**TEXTO PARA LER**
Talvez se tenha apiedado da posição humilhada do seu infértil
compatriota, talvez tenha querido mostrar a Odin qual o panteão mais
poderoso, ou talvez tenha ficado roído de inveja da sorte olímpica do
vizinho —
porque
ele, apesar de ser o todo-poderoso
deus dos deuses, tem de tomar formas
de cisne, de touro, ou outras, para conseguir unir-se à mulher ou à
deusa que deseja.
Bem
que o vizinho alemão se esforçava, pontual e assiduamente, mas a
senhora não engravidava. A eficiência do copulador contratado não
merecia reparos, mas, ao fim de seis meses e setenta e duas jornadas
de trabalho, o casal infértil começou a duvidar da eficácia dele para
terminar a obra dentro do prazo previsto e intimaram-no a provar as
habilitações. Mais uma vez, a resposta laboratorial foi desoladora
—
também o vizinho era infértil —
só que, desta vez, com consequências ainda mais devastadoras.

**LINHAS DE DADOS**
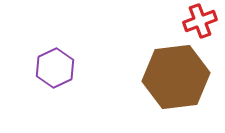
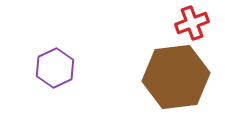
red cross: moved 8 px left, 2 px down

**CONJUNTO DE TAREFAS**
• a. Liste todas as hipóteses que o texto sobre o casal infértil introduz com a palavra "talvez".
• b. No texto sobre o casal infértil, depois de quanto tempo o casal começou a duvidar da eficácia do vizinho alemão?
• c. Continue o texto sobre o casal infértil e o vizinho alemão a partir da última frase apresentada.

**RESPOSTAS ESPERADAS**
• a.
- se tenha apiedado da posição humilhada do seu infértil compatriota
- tenha querido mostrar a Odin qual o panteão mais poderoso
- tenha ficado roído de inveja da sorte olímpica do vizinho

• b. Ao fim de seis meses e setenta e duas jornadas de trabalho.

• c.
O
alegre copulador passou, repentinamente, de o mais feliz dos homens
para um dos mais castigados pela sorte: não só a mulher o tinha
traído, como os seus filhos não eram seus e —
supremo golpe —
não poderia vir a tê-los.
Podemos conjeturar que ela, quando confrontada sobre a origem da prole, ainda tenha tentado desculpar-se
com Odin, disfarçado de padeiro ou de técnico de televisão por cabo, mas o marido já não vai em mitologias e exigiu
o divórcio.
Do
casal greco-alemão de soluções criativas, a mulher voltou à estaca zero, propriamente dita, e, provavelmente, tenta lembrar-se onde é que viu um outro homem parecido com o marido; este, dada a ausência de
resultados do contrato em que tanto investiu, sente-se o mais manso
dos herbívoros e, para readquirir alguma dignidade, lançou um
processo judicial contra o vizinho, para tentar recuperar, ao menos,
os 2000 euros. Além disso, deve precisar deles para o próximo
contrato.
O
vizinho, que também pode vir a precisar, não quer devolvê-los, argumentando que forneceu a mão-de-obra —
salvo seja —
conforme combinado, mas que nunca
garantiu a consecução do projeto.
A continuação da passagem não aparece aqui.